The Washington Times reports that "consumer advocate" Elizabeth Warren has filed paperwork to form an exploratory committee for a possible challenge to Mass. Sen. Scott Brown in 2012. If you don't recognize her name, Warren was the architect and first czar (since Republicans opposed for appointment as director) of Obama's latest bureaucratic boondoggle, the Consumer Financial Protection Bureau. The CFPB is the latest attempt to massively expand the federal government's (and, particularly, the executive branch's) regulatory power over everything, since the agency's authority is very broadly defined and it operates largely beyond the reach of Congress.
The CFPB provides an insight into Warren's political philosophy as a czar, shall we say, of big-government liberalism. However, she - like all liberals - has attempted to masquerade as a moderate conservative (the prevalence of liberals pretending to be conservative, and dearth of examples in the opposite direction, is an interesting topic for another time). In a Weekly Standard article, "Elizabeth Warren, Closet Conservative: The Most Misunderstood Woman in Washington," Christopher Caldwell praises Warren's 2003 book, The Two-Income Trap.
Todd Zywicki, blogging for The Volokh Conspiracy, chides Caldwell for falling for Warren's ruse. Zywicki observes that Warren intentionally hides the impact of higher taxes on middle-class families by using a different calculation with regard to taxes than other expenses.
What this means is that once taxes are converted to an apples-to-apples comparison-percentage change in dollars instead of percentage change in percentage-household spending on taxes actually increased 140%, not 25% [as Warren misleads].

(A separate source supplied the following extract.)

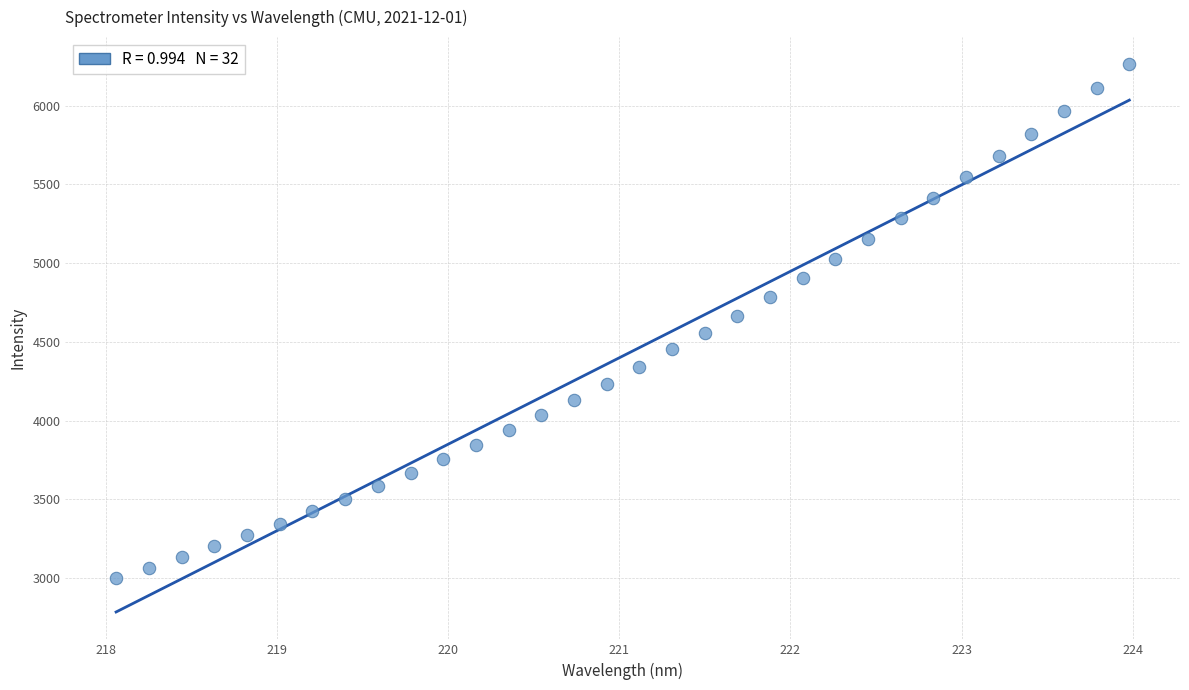

What is the range of X values (max minus min)?

5.9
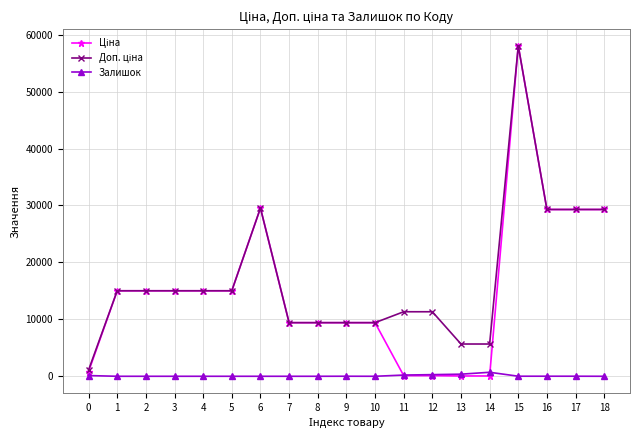

How many lines are shown in the chart?

3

Conservatives often note that the MSM never seems to make a mistake which disadvantages liberals or Democrats - "mistakes" are reserved for conservatives and Republicans. Is it mere coincidence that Warren's "mistake" conceals the disastrous role of taxation as the central culprit in her thesis problem?
Warren has now resumed her post as a Harvard Law professor, where here views are very likely regarded as conservative. And in Massachusetts, it may be likewise. But in the nation as a whole, she seems to be a liberal wolf in sheep's clothing. Scott Brown's senate seat is a boon for the GOP which cannot be surrendered lightly.